Des actionnaires d'une société holding « cotée », suspendue de la cote et mise en liquidation judiciaire, recherchent la responsabilité du dirigeant, lui reprochant d’avoir diffusé de fausses informations sur des programmes de construction et de commercialisation d’avions développés par des filiales.
Il est fait droit à leur demande.
En annonçant des commandes fermes, sans que celles-ci ne correspondent à une quelconque réalité, le dirigeant, parfaitement informé de l'état du carnet de commandes de la société et de l'activité de construction de celle-ci, avait diffusé des informations qu'il savait fausses et de nature à tromper la perception par les actionnaires et les investisseurs de la situation réelle, présente et à venir, de la société.
La diffusion de fausses informations sur le carnet de commandes avait directement influé sur le cours de l'action de la société, en laissant croire au marché boursier que la société était en pleine croissance commerciale et développait son outil de production. Ces fausses informations avaient faussé la perception par les actionnaires de la situation de la société et les avaient conduits à conserver des titres dont ils se seraient défaits s’ils avaient eu connaissance de la situation réelle de la société au titre des commandes effectuées.
Le préjudice qui en était résulté est une perte de chance pour les actionnaires d'avoir pu céder leurs actions lorsque la société faisait encore l'objet d'une cotation. Il n’était pas égal à 100 % de leur perte dans la mesure où, si une information sincère avait été diffusée, le cours de l'action aurait baissé au regard du développement moins prometteur qu'aurait présenté la société.
A noter :
Les actionnaires de SA peuvent agir en responsabilité contre les dirigeants de la société en réparation du préjudice qu'ils ont subi personnellement (C. com. art. L 225-252). Cette action individuelle, ouverte même si la société fait l’objet d’une procédure collective, pour des faits antérieurs au jugement ayant ouvert cette procédure, n'est recevable que si le préjudice subi par l'associé ou l'actionnaire est distinct de celui éventuellement subi par la société (Cass. com. 9-3-2010 n° 08-21.547 : RJDA 6/10 n° 637). Tel est le cas lorsque des actionnaires de la société ont été incités à investir dans les titres émis par celle-ci et à les conserver en raison de fausses informations diffusées par les dirigeants, d'une rétention d'informations et d'une présentation aux actionnaires de comptes inexacts (Cass. com. 9-3-2010 n° 08-21.547 précité ; CA Limoges 17-1-2013 n° 11/01356 : RJDA 8-9/13 n° 727).
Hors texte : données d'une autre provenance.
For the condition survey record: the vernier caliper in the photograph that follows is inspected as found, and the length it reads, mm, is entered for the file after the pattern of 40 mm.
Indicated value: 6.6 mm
L’arrêt commenté se situe dans le droit-fil de cette jurisprudence sans pour autant jamais expressément qualifier le préjudice des actionnaires de personnel et distinct de celui de la société.
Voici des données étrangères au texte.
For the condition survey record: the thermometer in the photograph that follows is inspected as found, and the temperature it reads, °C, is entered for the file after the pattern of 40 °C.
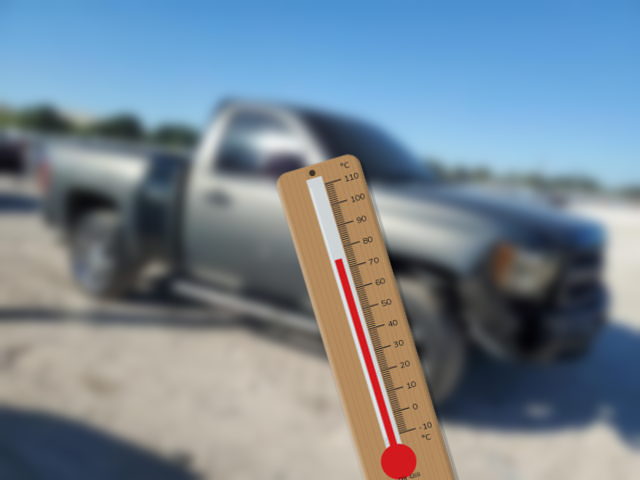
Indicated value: 75 °C
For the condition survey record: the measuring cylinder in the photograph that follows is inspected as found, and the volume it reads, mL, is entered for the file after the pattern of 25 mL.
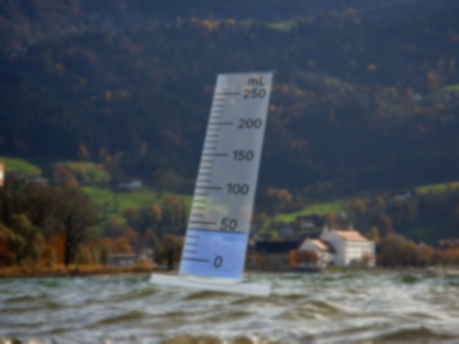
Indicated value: 40 mL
Le préjudice des actionnaires s’analyse alors en la perte d’une chance d'effectuer des arbitrages éclairés, d'investir leurs capitaux dans un autre placement ou de renoncer à celui qui est réalisé (Cass. com. 9-3-2010 n° 08-21.547 précité ; CA Paris 31-10-2008 n° 06/9036 : RJDA 1/09 n° 35). En l’espèce, les juges ont évalué le préjudice à 40 % de la dernière cotation des actions.